***
Berondongan kata-kata Maria membuatku merasa bersalah. Memang, setelah hubunganku dengan Diandra berakhir (harus diakhiri), ku akui aku sudah jarang sekali menghubungi Maria. Aku pun tak pernah lagi bercerita keluh kesah tentang ‘masalah-masalah’ apapun padanya. Aku hanya berkomunikasi dengannya sebatas ‘basa-basi’, ber-‘hahahihi’, menanyakan kabar dan kesibukan, tak lebih. Itu juga terjadi jika Maria yang menghubungiku duluan. Aku tidak tahu entah kenapa aku menjadi bersikap seperti itu.
Maria adalah sahabatku sejak SMA. Maria ibarat ‘konsultan pribadi’ bagiku untuk berbagai urusan. Lebih spesifik yang berkaitan dengan kisah asmara. Hubunganku dengan Diandra pun terjadi atas “restu”-nya.
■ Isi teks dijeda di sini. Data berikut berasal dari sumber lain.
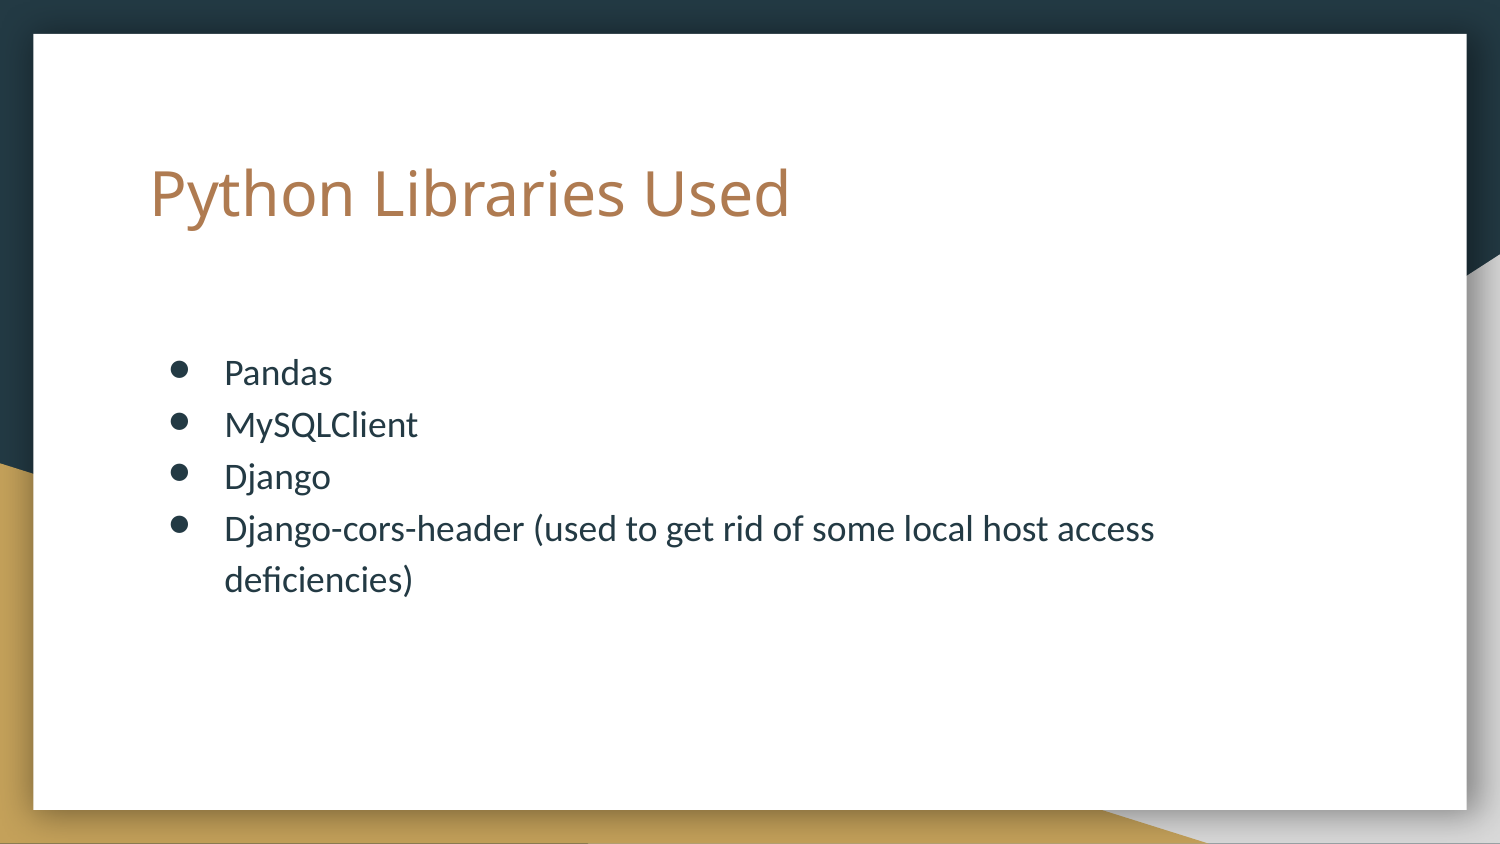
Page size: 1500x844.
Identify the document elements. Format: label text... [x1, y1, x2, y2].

title Python Libraries Used [134, 138, 1366, 296]
list Pandas MySQLClient Django Django-cors-header (used to get rid of some local host access deficiencies) [134, 326, 1366, 729]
Maria-lah yang mula-mula memperkenalkanku padanya, kemudia ia menjadi si penulis skenario, sekaligus sutradara yang mengarahkan terjadinya cerita cinta (mula-mula) antara aku dan Diandra. Tak luput, sosok Maria pulalah tempatku berbagi cerita mengenai pasang surut hubunganku dengan Diandra.
Setelah lulus SMA, Maria melanjutkan studi di Jakarta, dan tinggal menetap di sana. Semua keluarganya boyongan pindah ke Jakarta. Mengikuti Bapaknya sebagai abdi negara yang mendapat tugas baru di sana. Jarak yang begitu membentang, juga kesibukan masing-masing membuat aku dan Maria sudah nyaris delapan tahun tak saling bertemu muka, hanya mampu berkirim kabar lewat tulisan atau suara. Baru kali ini, ia menyempatkan kembali ke tanah kelahirannya. “Ingin berziarah dan men-ziarah-i kenangan sekaligus bernostalgia sebelum memulai kehidupan baru”, kata dia. Sebulan lagi Maria akan melepas masa lajangnya dan menggenggam masa barunya sebagai seorang istri.
“Hei Jon… ditanya malah ngelamun. Kamu baik-baik saja?”
“Aku baik-baik saja kok”.
“Jon… kamu baik-baik saja?”
Kamu mengucapkan kata-kata ‘baik-baik saja’ dengan penekanan.
“Lumayan baik Maria”, kataku sembari tersenyum.
“Jon… kamu benar baik-baik saja? Ouh...tidak…tidak…kamu tidak baik-baik saja. Aku merasakannya. Maaf kan aku Jon.”